--- START ---
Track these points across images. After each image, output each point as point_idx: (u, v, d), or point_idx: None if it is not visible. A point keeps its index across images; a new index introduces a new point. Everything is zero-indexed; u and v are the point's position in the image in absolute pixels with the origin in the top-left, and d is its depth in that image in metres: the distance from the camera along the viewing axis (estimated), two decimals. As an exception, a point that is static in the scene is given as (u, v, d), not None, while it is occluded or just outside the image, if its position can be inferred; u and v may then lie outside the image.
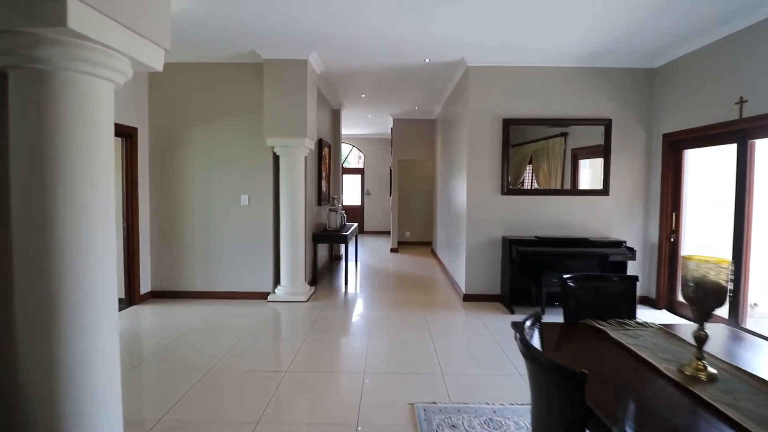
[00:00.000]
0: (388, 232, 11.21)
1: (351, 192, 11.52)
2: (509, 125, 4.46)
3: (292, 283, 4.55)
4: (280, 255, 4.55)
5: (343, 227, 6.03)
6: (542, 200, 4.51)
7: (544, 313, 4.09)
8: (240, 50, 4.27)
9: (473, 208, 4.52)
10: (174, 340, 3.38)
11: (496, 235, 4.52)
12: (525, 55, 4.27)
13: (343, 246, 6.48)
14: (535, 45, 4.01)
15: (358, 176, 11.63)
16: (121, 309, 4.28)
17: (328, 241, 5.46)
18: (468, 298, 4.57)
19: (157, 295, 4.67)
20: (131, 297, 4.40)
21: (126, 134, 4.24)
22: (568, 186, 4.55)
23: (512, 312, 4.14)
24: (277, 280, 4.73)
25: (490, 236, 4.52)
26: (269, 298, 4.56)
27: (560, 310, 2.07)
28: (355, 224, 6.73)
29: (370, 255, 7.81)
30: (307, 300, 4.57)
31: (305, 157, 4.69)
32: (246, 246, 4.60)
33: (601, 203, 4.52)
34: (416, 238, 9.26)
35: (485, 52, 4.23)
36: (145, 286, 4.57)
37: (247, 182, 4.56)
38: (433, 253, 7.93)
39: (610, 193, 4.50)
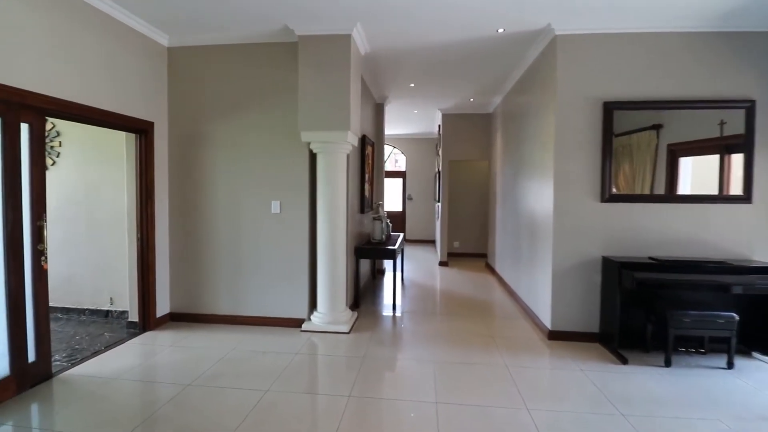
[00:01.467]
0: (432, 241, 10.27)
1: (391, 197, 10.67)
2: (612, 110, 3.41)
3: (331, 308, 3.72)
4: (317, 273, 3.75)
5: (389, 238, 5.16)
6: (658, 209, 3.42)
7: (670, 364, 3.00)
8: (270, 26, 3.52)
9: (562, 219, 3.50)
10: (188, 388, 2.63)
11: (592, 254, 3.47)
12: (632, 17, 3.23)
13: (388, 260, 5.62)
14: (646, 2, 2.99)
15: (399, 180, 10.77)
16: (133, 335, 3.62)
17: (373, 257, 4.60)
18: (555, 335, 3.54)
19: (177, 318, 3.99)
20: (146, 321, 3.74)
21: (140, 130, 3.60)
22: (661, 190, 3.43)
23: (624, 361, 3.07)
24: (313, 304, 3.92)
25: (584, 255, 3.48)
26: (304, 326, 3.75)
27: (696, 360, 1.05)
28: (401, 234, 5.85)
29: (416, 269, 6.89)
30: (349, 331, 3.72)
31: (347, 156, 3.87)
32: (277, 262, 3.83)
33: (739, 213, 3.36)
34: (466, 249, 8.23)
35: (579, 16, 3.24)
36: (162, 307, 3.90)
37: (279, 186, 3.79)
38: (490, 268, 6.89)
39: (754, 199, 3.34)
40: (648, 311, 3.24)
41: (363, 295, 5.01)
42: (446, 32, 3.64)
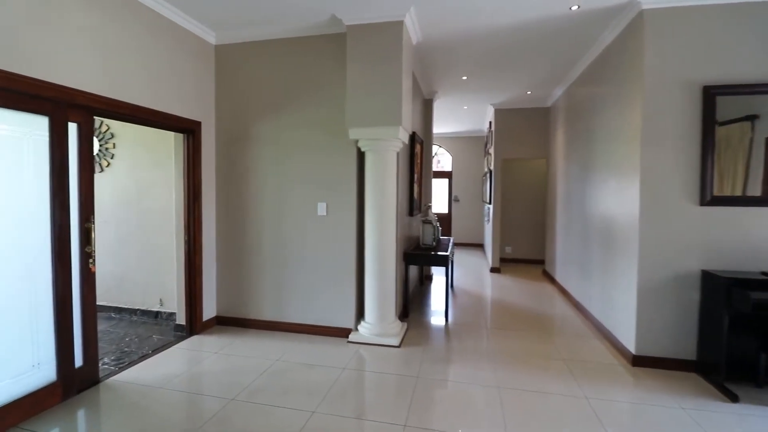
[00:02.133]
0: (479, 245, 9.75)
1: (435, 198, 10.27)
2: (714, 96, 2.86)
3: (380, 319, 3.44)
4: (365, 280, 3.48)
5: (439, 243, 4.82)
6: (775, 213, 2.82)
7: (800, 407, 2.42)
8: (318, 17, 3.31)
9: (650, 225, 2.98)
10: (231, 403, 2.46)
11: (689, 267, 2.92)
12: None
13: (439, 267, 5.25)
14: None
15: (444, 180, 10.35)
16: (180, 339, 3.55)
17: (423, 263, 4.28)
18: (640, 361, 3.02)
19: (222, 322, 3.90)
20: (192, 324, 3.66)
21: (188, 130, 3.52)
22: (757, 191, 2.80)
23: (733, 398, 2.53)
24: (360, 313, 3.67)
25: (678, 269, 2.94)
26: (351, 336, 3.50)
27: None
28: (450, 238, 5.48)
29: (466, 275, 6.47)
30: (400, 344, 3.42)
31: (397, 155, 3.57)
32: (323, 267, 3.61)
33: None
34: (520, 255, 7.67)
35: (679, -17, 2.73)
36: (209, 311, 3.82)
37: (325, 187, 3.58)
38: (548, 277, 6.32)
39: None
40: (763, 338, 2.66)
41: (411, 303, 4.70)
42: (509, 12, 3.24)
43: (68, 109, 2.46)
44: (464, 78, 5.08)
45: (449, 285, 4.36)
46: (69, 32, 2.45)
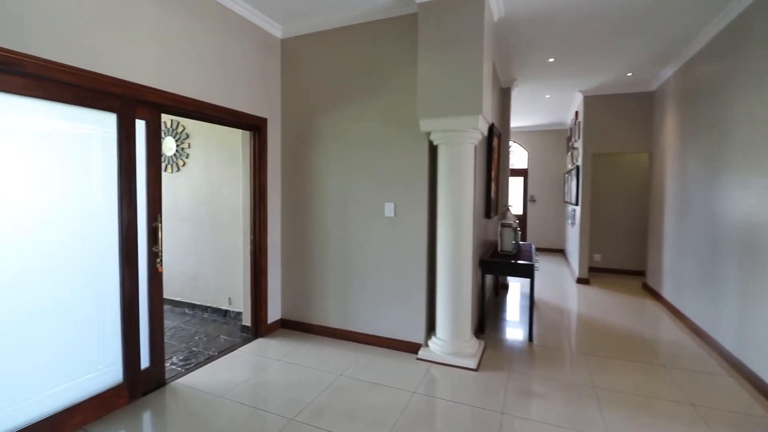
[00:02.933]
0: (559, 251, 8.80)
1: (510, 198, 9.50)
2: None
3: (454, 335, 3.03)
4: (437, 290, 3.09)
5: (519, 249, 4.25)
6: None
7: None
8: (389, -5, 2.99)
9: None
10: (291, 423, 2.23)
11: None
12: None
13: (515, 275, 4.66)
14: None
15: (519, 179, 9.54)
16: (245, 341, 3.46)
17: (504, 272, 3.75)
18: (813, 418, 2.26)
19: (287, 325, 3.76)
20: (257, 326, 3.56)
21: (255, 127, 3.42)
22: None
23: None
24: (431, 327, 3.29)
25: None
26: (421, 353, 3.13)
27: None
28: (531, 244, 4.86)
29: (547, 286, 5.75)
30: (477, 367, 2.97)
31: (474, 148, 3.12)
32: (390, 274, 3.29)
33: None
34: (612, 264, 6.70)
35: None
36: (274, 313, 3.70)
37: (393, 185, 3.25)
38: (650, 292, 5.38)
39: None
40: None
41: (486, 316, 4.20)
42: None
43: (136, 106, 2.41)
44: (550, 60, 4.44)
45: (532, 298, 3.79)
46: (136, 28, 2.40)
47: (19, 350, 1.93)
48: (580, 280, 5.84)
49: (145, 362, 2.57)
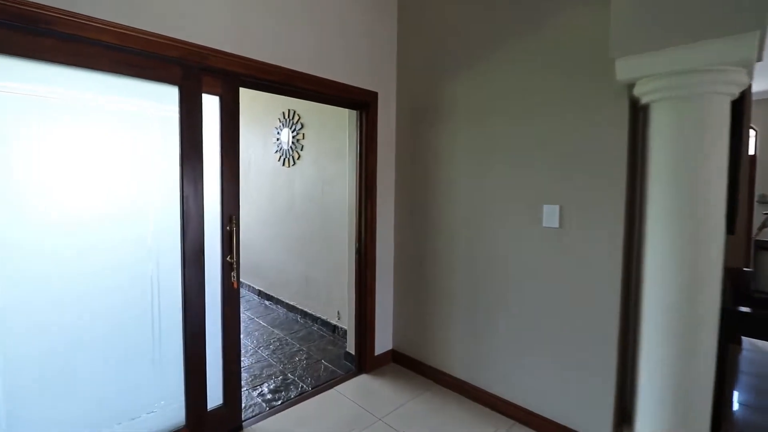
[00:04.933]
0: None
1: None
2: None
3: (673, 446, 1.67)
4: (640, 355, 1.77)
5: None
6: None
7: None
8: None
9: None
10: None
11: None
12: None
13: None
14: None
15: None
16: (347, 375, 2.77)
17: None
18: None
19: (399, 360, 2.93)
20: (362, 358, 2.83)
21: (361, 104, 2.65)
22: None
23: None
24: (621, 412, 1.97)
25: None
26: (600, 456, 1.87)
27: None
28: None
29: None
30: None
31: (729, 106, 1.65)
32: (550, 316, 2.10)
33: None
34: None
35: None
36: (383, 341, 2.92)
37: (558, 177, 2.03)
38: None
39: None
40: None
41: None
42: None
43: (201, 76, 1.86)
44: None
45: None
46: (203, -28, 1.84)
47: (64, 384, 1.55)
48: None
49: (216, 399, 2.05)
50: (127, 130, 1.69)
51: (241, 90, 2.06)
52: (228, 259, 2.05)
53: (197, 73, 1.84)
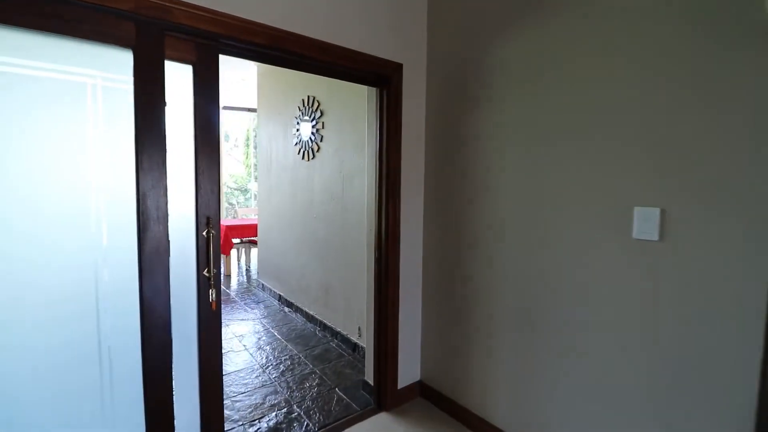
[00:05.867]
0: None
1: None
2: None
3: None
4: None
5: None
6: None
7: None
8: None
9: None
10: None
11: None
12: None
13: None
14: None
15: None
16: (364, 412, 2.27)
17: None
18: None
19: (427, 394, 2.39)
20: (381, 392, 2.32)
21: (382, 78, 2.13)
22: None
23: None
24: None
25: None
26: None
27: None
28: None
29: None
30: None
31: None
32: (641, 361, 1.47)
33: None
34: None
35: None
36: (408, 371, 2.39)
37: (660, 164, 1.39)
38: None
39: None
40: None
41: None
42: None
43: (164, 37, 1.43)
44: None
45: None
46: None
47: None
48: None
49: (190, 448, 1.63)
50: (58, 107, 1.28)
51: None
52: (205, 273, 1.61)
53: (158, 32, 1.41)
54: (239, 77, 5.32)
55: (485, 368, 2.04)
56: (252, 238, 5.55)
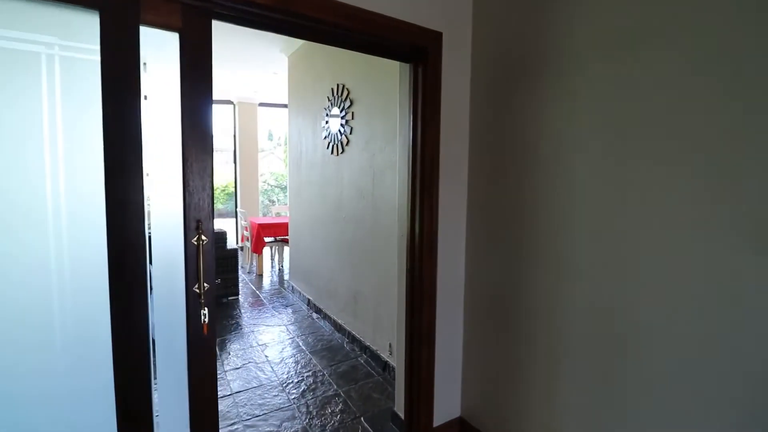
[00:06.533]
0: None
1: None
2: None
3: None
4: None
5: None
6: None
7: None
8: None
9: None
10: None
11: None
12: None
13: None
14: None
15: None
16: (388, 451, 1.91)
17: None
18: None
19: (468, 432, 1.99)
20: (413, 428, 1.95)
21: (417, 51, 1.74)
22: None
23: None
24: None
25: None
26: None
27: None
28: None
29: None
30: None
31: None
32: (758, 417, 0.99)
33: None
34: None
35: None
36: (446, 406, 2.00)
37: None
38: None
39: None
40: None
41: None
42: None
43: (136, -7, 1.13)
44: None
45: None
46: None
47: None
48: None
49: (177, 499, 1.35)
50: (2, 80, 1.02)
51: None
--- END ---
• **What is expected**: Taking the listing above as the source, transcribe only the lines starting at the line with "3: (292, 283, 4.55)" and going through the line with "39: (610, 193, 4.50)", unaltered and with both ends included.

• **Exercise output**:
3: (292, 283, 4.55)
4: (280, 255, 4.55)
5: (343, 227, 6.03)
6: (542, 200, 4.51)
7: (544, 313, 4.09)
8: (240, 50, 4.27)
9: (473, 208, 4.52)
10: (174, 340, 3.38)
11: (496, 235, 4.52)
12: (525, 55, 4.27)
13: (343, 246, 6.48)
14: (535, 45, 4.01)
15: (358, 176, 11.63)
16: (121, 309, 4.28)
17: (328, 241, 5.46)
18: (468, 298, 4.57)
19: (157, 295, 4.67)
20: (131, 297, 4.40)
21: (126, 134, 4.24)
22: (568, 186, 4.55)
23: (512, 312, 4.14)
24: (277, 280, 4.73)
25: (490, 236, 4.52)
26: (269, 298, 4.56)
27: (560, 310, 2.07)
28: (355, 224, 6.73)
29: (370, 255, 7.81)
30: (307, 300, 4.57)
31: (305, 157, 4.69)
32: (246, 246, 4.60)
33: (601, 203, 4.52)
34: (416, 238, 9.26)
35: (485, 52, 4.23)
36: (145, 286, 4.57)
37: (247, 182, 4.56)
38: (433, 253, 7.93)
39: (610, 193, 4.50)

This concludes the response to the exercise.